Case 28 – Young Woman Feeling Sick and Confused

Abstract

A 32-year-old right-handed woman developed persistent fever with malaise and nausea. The symptoms persisted for 2 weeks, after which she was admitted because of delirium, amnesia, and repetitive generalized convulsions with loss of consciousness. She had no remarkable past and family medical history, which included a history of abortions and thyroiditis. However, she had gained a body weight of 20 kg in the 1 year preceding this episode. She was not on medication and did not smoke or consume alcohol.

Case 28 Young Woman Feeling Sick and Confused

Masamichi Ikawa , Akiko Matsunaga , and Makoto Yoneda

28.1 Clinical History

28.2 Examination

At admission, the patient had a body temperature of 37.2°C, blood pressure of 120/80 mmHg, pulse rate 70 beats per minute, regular respiratory rate of 12 breaths per minute, and oxygen saturation of 97% (room air). The patient’s height was 167 cm, while the weight was 70 kg (body mass index: 25.1). The physical examination findings were unremarkable; we did not find edema in the extremities or enlargement of the thyroid gland. The patient was drowsy and in a state of confusion, along with amnesia. The function of the cranial nerves was intact. Muscular weakness, sensory disturbance, cerebellar ataxia, and involuntary movements were not observed. Tendon reflexes in the extremities were diminished without pathological reflex.

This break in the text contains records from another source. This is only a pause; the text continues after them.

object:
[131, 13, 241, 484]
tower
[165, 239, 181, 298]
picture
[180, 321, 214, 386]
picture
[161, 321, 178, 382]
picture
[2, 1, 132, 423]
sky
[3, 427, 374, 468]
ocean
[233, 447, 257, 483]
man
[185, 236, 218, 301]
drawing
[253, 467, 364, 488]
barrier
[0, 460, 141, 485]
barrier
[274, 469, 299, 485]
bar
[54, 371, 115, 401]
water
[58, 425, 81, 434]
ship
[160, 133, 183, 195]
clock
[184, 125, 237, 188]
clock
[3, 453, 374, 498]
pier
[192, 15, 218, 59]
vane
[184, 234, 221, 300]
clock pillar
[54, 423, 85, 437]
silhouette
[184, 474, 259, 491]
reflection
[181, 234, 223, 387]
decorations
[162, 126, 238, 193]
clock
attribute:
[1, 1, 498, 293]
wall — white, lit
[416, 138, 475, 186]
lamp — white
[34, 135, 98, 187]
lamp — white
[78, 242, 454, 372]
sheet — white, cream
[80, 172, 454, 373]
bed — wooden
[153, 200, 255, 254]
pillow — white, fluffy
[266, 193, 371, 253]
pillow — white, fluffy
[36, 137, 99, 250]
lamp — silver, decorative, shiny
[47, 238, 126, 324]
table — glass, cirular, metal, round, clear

All routine laboratory data, including the white blood cell count (2,800/mL), serum sodium level (141 mEq/L), and CRP level (0.2 mg/dL) were normal. Although the patient was clinically euthyroid (TSH: 0.9 IU/mL, free T4: 1.2 ng/mL), both the antithyroid peroxidase (TPO) and anti-thyroglobulin (TG) antibodies were detected (57.5 IU/mL and 0.6 IU/mL, respectively; normal < 0.3 for both). Antibodies to nuclear (ANA), ds-DNA, Sm, and U1-RNP as well as C-ANCA and P-ANCA were not detected. Tumor marker test results for CA19–9 and CA125 were also negative. Cerebrospinal fluid (CSF) examination showed normal protein concentration (31 mg/dL) and no pleocytosis (1 cell/mL). DNA of herpes simplex virus 1 (HSV-1) and bacterial cultures were not detected. Lactate and pyruvate levels were normal in both the serum and CSF samples. Electroencephalogram (EEG) revealed generalized slow waves with sporadic sharp waves. Brain MRI showed swelling with hyperintensities on fluid-attenuated inversion recovery (FLAIR) images in the bilateral medial temporal lobes and the insular cortices (Figure 28.1), suggesting limbic encephalitis. No obvious contrast-enhanced lesions were observed on the MRI. No tumors were identified on chest and abdominal CT images.

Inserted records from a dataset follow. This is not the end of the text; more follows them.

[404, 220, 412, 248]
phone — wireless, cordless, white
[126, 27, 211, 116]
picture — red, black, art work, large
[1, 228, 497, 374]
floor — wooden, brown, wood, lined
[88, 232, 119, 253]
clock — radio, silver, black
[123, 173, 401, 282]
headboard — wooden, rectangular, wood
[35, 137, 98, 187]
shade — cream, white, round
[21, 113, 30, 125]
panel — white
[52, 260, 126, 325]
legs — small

Figure 28.1 Brain MRI findings of the patient. FLAIR images show swelling with abnormal hyperintense signals in the bilateral medial temporal lobes (arrows), suggesting limbic encephalitis. Transverse (a) and sagittal images (b). R, right.

28.3 Special Studies

The symptoms and findings indicating encephalitis, such as persistent fever, psychosis, and dementia with seizures and abnormalities in the limbic areas on MR images, along with no evidence of infection suggested that the patient had a form of autoimmune limbic encephalitis (LE), particularly Hashimoto’s encephalopathy (HE), because of the presence of antithyroid (TPO and TG) antibodies. Myxedema was excluded because the patient was euthyroid. Thus, we examined the serum for autoantibodies against the amino (NH₂)-terminal of α-enolase (NAE), a specific diagnostic marker of HE.¹ Immunoblotting of a recombinant NAE protein with the patient’s serum sample showed a positive result for anti-NAE antibodies (titer, ×320) (Figure 28.2). In order to exclude other types of autoimmune limbic encephalitis, the serum sample was also tested for autoantibodies against the N-methyl-D-aspartate receptors (NMDAR), leucine-rich glioma inactivated 1 (LGI1), contactin-associated protein 2 (Caspr2), γ-aminobutyric acid-B receptor (GABA_BR), and α-amino-3-hydroxy-5-methylisoxazole-4-propionic acid receptor 1 and 2 (AMPAR1/2), none of which were detected in the serum. Paraneoplastic antibodies to Hu, Yo, and Ri were also not detected.